Reputation: 57
I am working with a transportation dataset that records departure and the arriving locations of each trip. From that, I can just use paste(arrival_to,departure_from,sep = "-")
to create a route, A-B
for example.
However, I also want to group round-trips as one.

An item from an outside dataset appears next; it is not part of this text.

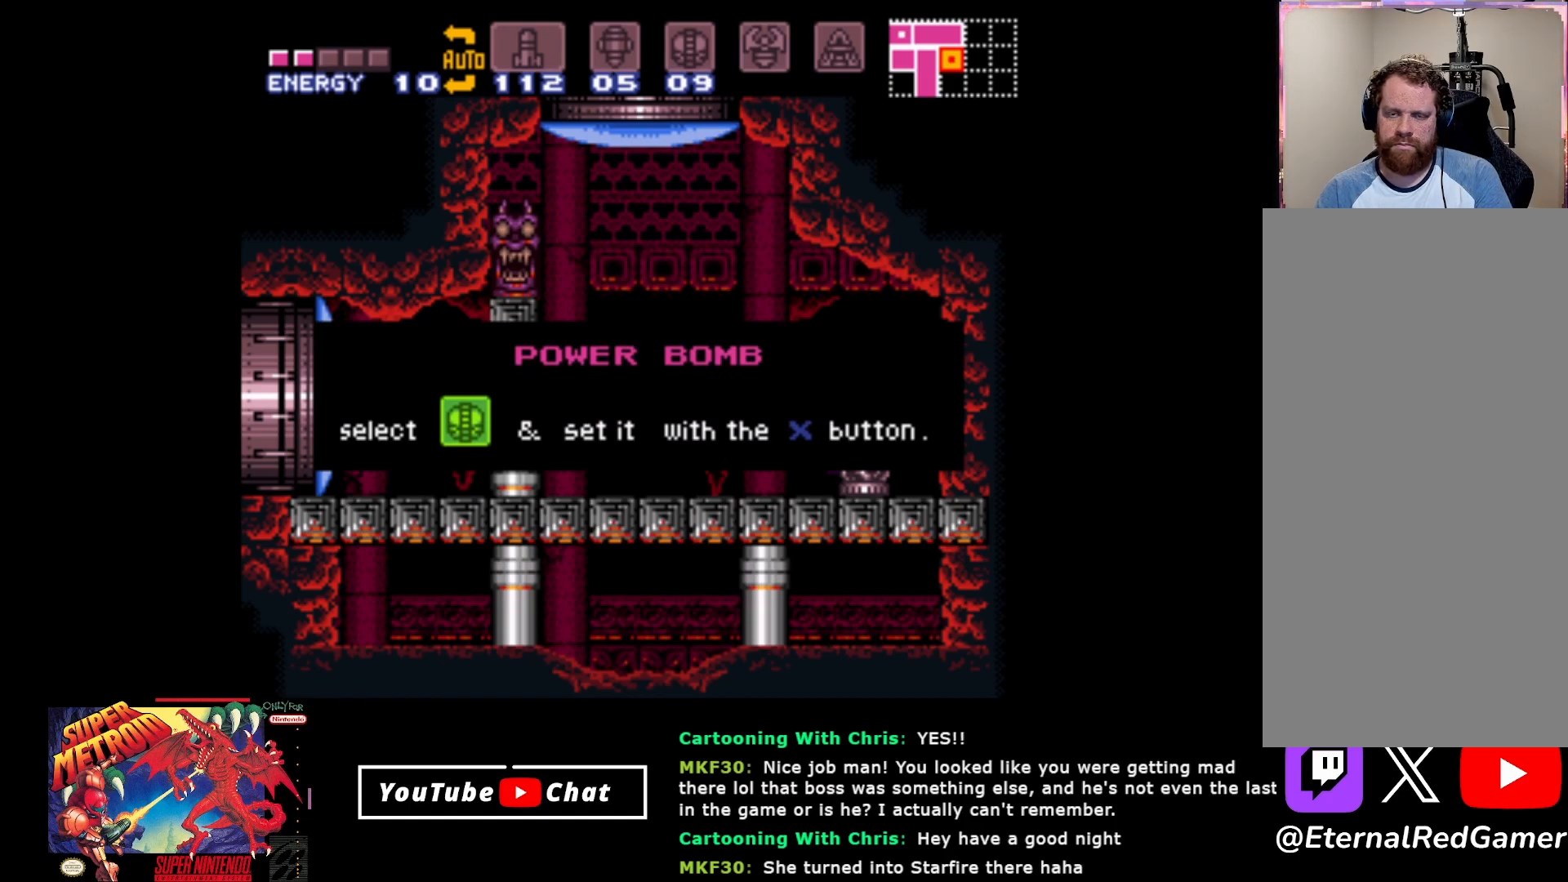
{"buttons": ["R2", "DPAD_LEFT"], "events": [[50, "R2", "down"]]}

For example, both "From A to B" and from "From B to A" should all give A-B
.
The dataset looks like this:
df <- data.frame(id = c(1,1,1,2,3),
departure_from = c("A","B","A","B","C"),
arrival_to = c("A","A","B","A","A"))
id departure_from arrival_to
1 1 A A
2 1 B A
3 1 A B
4 2 B A
5 3 C A
What I want is this:
id departure_from arrival_to route
1 1 A A A-A
2 1 B A A-B
3 1 A B A-B
4 2 B A A-B
5 3 C A A-C
What I am doing for now is to "exploit" a fact from my dataset that a pair route, that is "A-B" and "B-A", usually have similar observation counts so I did a lenghtly summarize and arrange the count and use lag
to match the with the previous line... This is prone to flaw anyway so I look forward to a more code-focused solution ...
Thank you!
Upvotes: 0
Views: 53
Reputation: 101247
You can try pmin
and pmax
like below
transform(
df,
route = paste0(pmin(departure_from,arrival_to),"-",pmax(departure_from,arrival_to))
)
which gives
id departure_from arrival_to route
1 1 A A A-A
2 1 B A A-B
3 1 A B A-B
4 2 B A A-B
5 3 C A A-C
Upvotes: 2
Reputation: 6206
How about this solution, sorting the pairs beforehand?
library(dplyr)
df %>%
rowwise() %>%
mutate(route = paste(sort(c(departure_from, arrival_to)), collapse="-"))
id departure_from arrival_to route
<dbl> <chr> <chr> <chr>
1 1 A A A-A
2 1 B A A-B
3 1 A B A-B
4 2 B A A-B
5 3 C A A-C
Upvotes: 1